- MATERIAL FOR THIS EXERCISE:

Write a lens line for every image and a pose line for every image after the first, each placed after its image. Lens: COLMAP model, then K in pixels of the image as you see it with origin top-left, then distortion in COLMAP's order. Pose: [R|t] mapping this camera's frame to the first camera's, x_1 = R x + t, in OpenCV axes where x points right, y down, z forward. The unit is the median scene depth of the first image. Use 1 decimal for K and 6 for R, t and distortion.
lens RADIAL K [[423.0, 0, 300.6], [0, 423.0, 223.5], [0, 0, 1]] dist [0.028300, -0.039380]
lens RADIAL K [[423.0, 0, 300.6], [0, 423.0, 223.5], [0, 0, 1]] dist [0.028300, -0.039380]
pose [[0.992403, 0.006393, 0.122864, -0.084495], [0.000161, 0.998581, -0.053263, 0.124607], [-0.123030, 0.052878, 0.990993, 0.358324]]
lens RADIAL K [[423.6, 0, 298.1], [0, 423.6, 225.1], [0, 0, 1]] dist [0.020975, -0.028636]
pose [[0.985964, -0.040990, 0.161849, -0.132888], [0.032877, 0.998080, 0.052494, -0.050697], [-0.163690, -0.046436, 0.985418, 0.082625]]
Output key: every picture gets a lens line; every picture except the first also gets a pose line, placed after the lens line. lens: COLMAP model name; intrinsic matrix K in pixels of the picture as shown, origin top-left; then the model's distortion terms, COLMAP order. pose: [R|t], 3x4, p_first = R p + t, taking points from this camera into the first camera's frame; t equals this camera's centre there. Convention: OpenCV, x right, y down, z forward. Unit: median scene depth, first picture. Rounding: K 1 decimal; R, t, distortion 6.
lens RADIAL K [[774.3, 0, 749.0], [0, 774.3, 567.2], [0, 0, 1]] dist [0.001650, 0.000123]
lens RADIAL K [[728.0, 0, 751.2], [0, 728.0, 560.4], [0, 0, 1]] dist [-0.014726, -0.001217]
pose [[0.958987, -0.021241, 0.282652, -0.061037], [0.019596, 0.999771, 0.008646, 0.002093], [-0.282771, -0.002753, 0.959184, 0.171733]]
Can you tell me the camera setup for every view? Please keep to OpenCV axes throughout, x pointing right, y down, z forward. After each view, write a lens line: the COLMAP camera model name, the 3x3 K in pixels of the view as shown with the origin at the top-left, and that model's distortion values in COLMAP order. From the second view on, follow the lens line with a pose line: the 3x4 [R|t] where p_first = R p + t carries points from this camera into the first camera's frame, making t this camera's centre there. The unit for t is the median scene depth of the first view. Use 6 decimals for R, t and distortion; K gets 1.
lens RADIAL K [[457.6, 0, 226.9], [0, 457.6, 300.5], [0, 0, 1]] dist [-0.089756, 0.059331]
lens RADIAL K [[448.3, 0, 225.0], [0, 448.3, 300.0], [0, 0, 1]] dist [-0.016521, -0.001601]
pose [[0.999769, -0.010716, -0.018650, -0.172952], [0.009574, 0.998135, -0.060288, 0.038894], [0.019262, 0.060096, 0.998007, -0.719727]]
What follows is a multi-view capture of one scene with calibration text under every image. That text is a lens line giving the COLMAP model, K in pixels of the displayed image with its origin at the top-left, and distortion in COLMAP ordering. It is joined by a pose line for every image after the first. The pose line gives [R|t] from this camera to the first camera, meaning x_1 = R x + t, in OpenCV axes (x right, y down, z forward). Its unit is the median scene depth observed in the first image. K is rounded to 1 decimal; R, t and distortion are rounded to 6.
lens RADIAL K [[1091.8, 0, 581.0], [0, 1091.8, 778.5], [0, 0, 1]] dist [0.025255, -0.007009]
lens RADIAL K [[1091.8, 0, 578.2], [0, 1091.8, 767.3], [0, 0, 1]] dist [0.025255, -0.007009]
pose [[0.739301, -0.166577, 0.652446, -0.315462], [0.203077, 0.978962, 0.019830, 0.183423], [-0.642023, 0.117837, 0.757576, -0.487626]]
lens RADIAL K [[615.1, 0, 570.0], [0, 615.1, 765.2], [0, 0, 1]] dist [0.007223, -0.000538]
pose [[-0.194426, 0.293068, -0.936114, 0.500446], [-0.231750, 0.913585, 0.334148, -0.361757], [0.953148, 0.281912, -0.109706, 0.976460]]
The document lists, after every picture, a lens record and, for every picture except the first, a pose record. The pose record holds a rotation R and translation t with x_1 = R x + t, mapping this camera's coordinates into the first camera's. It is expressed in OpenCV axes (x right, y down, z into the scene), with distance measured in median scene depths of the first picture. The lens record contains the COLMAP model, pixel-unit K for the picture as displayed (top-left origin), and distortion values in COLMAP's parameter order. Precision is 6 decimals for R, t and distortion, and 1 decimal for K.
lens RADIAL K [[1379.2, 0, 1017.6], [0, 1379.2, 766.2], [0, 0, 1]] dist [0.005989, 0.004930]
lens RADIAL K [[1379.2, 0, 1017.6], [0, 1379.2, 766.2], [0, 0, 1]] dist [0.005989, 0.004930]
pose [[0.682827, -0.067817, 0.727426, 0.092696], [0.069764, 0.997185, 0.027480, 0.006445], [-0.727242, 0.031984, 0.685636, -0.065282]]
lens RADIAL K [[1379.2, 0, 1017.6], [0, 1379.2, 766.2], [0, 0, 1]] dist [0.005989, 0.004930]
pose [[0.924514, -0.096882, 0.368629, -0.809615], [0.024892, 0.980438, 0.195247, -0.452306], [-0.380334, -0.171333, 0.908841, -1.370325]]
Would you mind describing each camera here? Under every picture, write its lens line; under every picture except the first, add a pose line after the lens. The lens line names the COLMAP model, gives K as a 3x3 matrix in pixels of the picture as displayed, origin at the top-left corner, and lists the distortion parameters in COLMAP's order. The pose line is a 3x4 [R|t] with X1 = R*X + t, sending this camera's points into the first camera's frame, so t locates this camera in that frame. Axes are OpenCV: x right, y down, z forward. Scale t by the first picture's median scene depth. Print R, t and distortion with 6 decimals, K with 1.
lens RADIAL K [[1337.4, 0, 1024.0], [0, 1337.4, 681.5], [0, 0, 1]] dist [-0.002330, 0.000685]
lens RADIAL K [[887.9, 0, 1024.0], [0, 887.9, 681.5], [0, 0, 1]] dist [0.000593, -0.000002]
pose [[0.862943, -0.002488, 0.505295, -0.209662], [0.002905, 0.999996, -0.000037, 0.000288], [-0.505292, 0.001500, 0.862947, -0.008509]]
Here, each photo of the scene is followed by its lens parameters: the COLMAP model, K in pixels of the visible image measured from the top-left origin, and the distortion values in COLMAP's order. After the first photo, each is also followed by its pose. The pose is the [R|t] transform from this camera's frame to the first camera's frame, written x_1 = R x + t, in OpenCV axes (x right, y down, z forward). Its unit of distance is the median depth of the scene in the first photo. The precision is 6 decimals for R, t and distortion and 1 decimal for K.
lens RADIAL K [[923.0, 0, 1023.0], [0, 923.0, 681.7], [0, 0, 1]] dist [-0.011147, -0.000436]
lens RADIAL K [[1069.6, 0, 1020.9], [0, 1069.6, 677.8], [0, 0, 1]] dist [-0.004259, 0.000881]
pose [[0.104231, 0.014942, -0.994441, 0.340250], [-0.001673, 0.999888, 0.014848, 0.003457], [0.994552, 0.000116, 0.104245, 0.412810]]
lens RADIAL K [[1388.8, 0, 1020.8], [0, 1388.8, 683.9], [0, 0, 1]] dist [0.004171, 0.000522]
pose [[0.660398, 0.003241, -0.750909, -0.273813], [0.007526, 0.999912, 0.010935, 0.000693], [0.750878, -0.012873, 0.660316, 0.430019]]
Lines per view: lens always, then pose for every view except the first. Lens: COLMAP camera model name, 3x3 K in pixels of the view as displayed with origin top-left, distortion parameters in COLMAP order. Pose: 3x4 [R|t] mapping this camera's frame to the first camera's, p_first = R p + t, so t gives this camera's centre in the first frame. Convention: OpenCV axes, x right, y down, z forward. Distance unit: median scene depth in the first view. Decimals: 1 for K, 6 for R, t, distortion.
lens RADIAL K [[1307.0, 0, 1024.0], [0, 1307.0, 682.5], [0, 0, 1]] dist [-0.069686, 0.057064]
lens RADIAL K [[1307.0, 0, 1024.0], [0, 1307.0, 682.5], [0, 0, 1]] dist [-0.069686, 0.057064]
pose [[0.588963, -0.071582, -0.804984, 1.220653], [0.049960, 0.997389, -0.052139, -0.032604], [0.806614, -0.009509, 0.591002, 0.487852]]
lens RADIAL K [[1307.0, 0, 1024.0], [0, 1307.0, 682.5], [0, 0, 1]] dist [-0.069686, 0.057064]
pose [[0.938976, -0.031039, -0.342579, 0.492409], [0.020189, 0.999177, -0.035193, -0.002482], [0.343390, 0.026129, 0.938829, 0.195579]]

- WHAT NEEDS TO BE DONE: Taking the line that contains "Lines per view: lens" as the first and the last line of the material as the final one, transcribe that span exactly and include nothing else.

- THE ANSWER:
Lines per view: lens always, then pose for every view except the first. Lens: COLMAP camera model name, 3x3 K in pixels of the view as displayed with origin top-left, distortion parameters in COLMAP order. Pose: 3x4 [R|t] mapping this camera's frame to the first camera's, p_first = R p + t, so t gives this camera's centre in the first frame. Convention: OpenCV axes, x right, y down, z forward. Distance unit: median scene depth in the first view. Decimals: 1 for K, 6 for R, t, distortion.
lens RADIAL K [[1307.0, 0, 1024.0], [0, 1307.0, 682.5], [0, 0, 1]] dist [-0.069686, 0.057064]
lens RADIAL K [[1307.0, 0, 1024.0], [0, 1307.0, 682.5], [0, 0, 1]] dist [-0.069686, 0.057064]
pose [[0.588963, -0.071582, -0.804984, 1.220653], [0.049960, 0.997389, -0.052139, -0.032604], [0.806614, -0.009509, 0.591002, 0.487852]]
lens RADIAL K [[1307.0, 0, 1024.0], [0, 1307.0, 682.5], [0, 0, 1]] dist [-0.069686, 0.057064]
pose [[0.938976, -0.031039, -0.342579, 0.492409], [0.020189, 0.999177, -0.035193, -0.002482], [0.343390, 0.026129, 0.938829, 0.195579]]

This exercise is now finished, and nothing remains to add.